TASK LIST:
**1.** Reproduce the part of the mailing list post about NFS and the RAID superblock starting with "I have two questions." and going on through "my old sun.".
**2.** In the mailing list post about NFS and the RAID superblock, which system does the writer say gave plenty of little bugs?
**3.** Extend the mailing list post about NFS and the RAID superblock, picking up after its last sentence.

[start of SOURCE]

[luau] NFS ate my raid superblock

hattenator at imapmail.org hattenator at imapmail.org
Tue Nov 19 13:45:00 PST 2002


I have two questions.  One is my situation, and one is a generalized
question relating to it.  First, I am in a bad situation here.  I have
been using all the new beta versions of packages updated off of cooker
for some time now.  I was always amazed by the fact that even though
these were all barely tested packages, they actually worked quite well on
my system together.  I'm not running a server or anything, so I was just
grabbing these new packages for fun to test them out.  I was amazed at
how well Mandrake was working, and I never had one problem (I had plenty
of little bugs using stable RedHat).  But one day, when setting up a
boot-net server, I guess all my months of stability caught up with me and
I ran into quite a problem.

I was working on making my system into a net-boot device for my old sun.

[end of SOURCE]
[start of DATA EXCERPT]

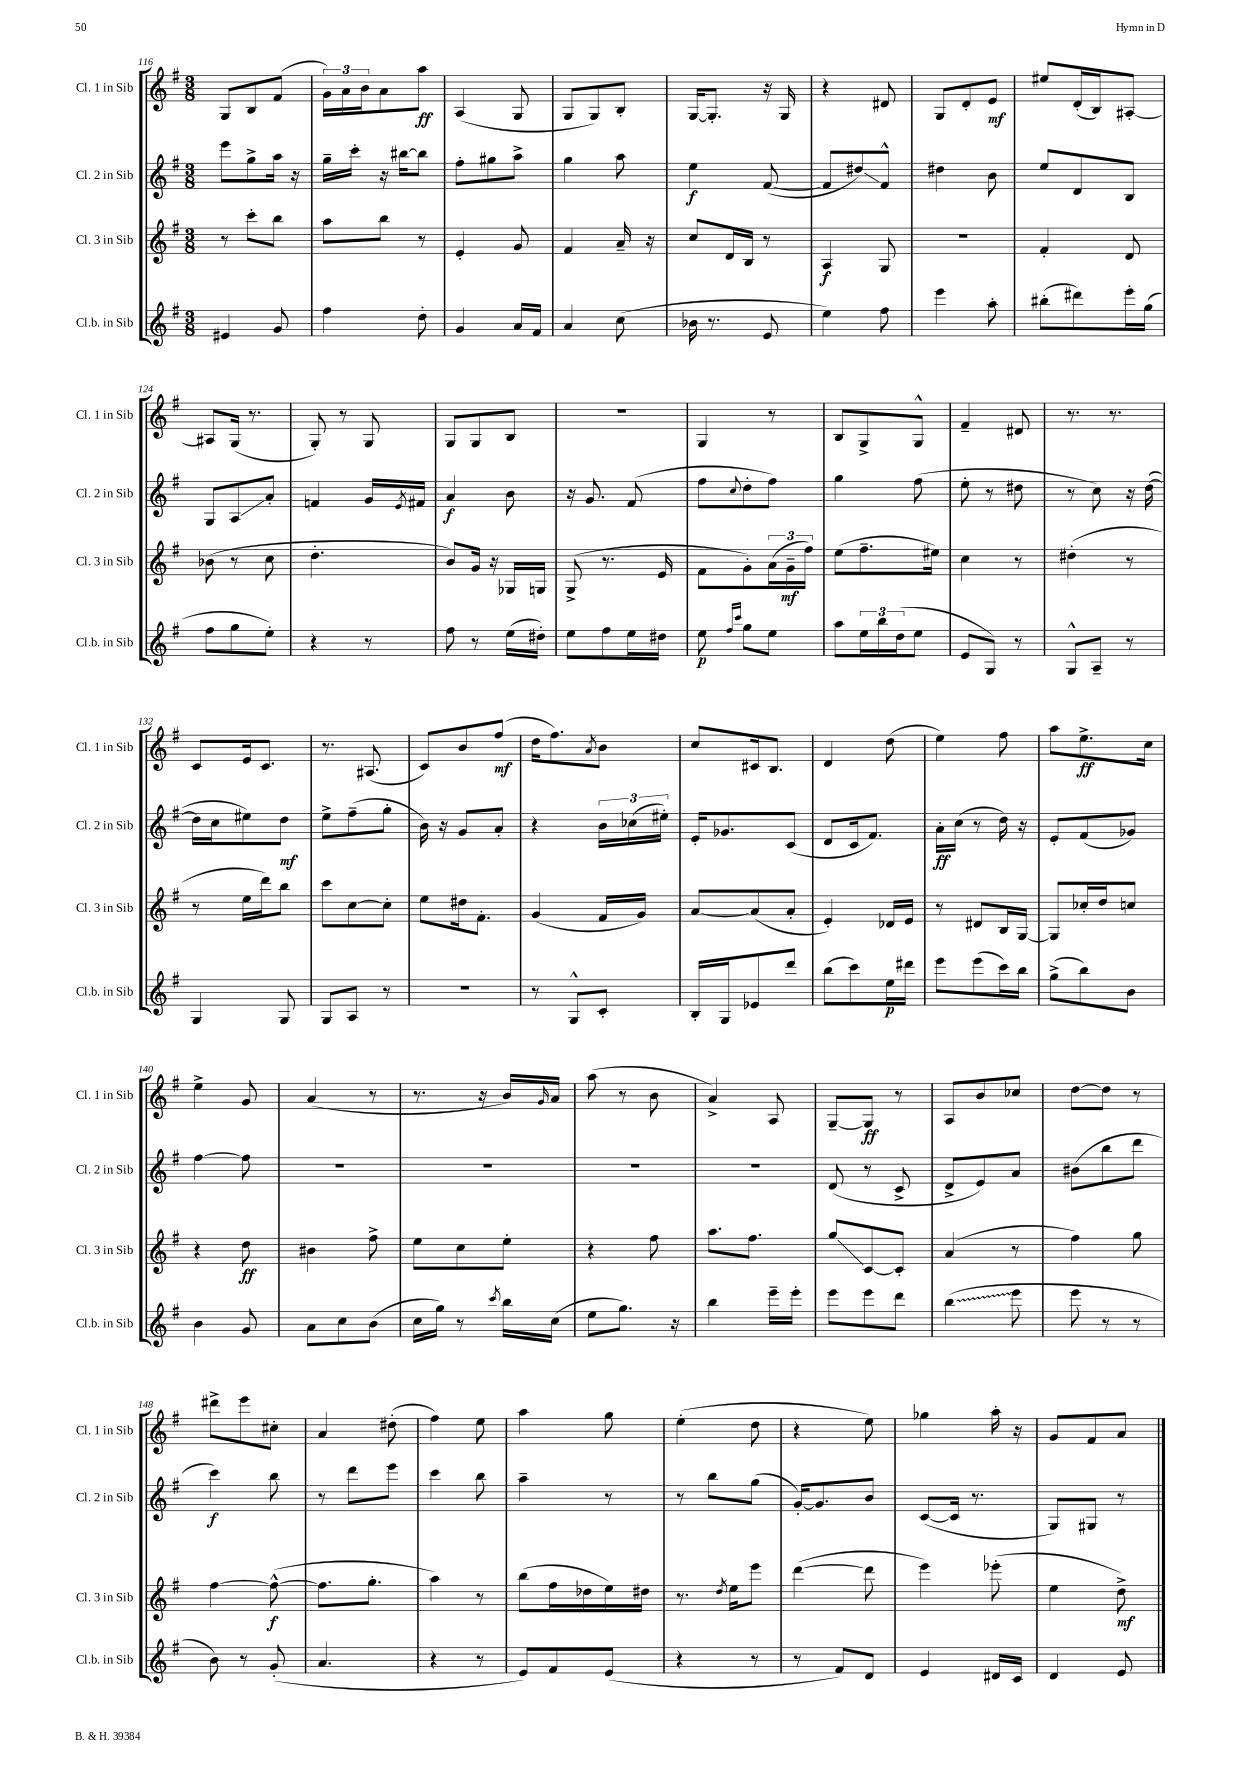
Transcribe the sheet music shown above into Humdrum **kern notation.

[end of DATA EXCERPT]

THE RESULTS:
**1.**
I have two questions.  One is my situation, and one is a generalized
question relating to it.  First, I am in a bad situation here.  I have
been using all the new beta versions of packages updated off of cooker
for some time now.  I was always amazed by the fact that even though
these were all barely tested packages, they actually worked quite well on
my system together.  I'm not running a server or anything, so I was just
grabbing these new packages for fun to test them out.  I was amazed at
how well Mandrake was working, and I never had one problem (I had plenty
of little bugs using stable RedHat).  But one day, when setting up a
boot-net server, I guess all my months of stability caught up with me and
I ran into quite a problem.

I was working on making my system into a net-boot device for my old sun.

**2.** Stable RedHat.

**3.**
So I tried to recall how to do this, referred to some docs, and got to
work.  I installed bootparamd, rarpd, tftpd, and nfs.  It took me a few
hours, but I got all the boot stuff working all the way to the point that
I could watch the debian splash screen and a few kernel messages on my
sun.  Now it was time for the NFS.  I created an exports file and started
up nfs.  However, the service locked, and I had to break it.  I figured
out something was wrong (I no longer remember what), fixed it, and tried
it again.  Now I got nfs debug errors and big FAILED messages for the
service.  But I felt one step closer.  I tried again, and it hardlocked
the system with a kernel oops.  I rebooted and tried again.  I
uninstalled nfs, reinstalled, and tried one more time.  Still another
hardlock.  So I booted again, and got a message to the effect of "invalid
superblock, please use 'root='".  So this kind of sucked.  I tried
booting off an old mdk 8.2 cd I had lying around, but it couldn't
auto-load my software raid-0 array in order to fsck it.  So I have two
questions:

1.  Can I easily fix my problem by booting a resue CD/disk, creating a
propper /etc/raidtab, then running mkraid and fsck?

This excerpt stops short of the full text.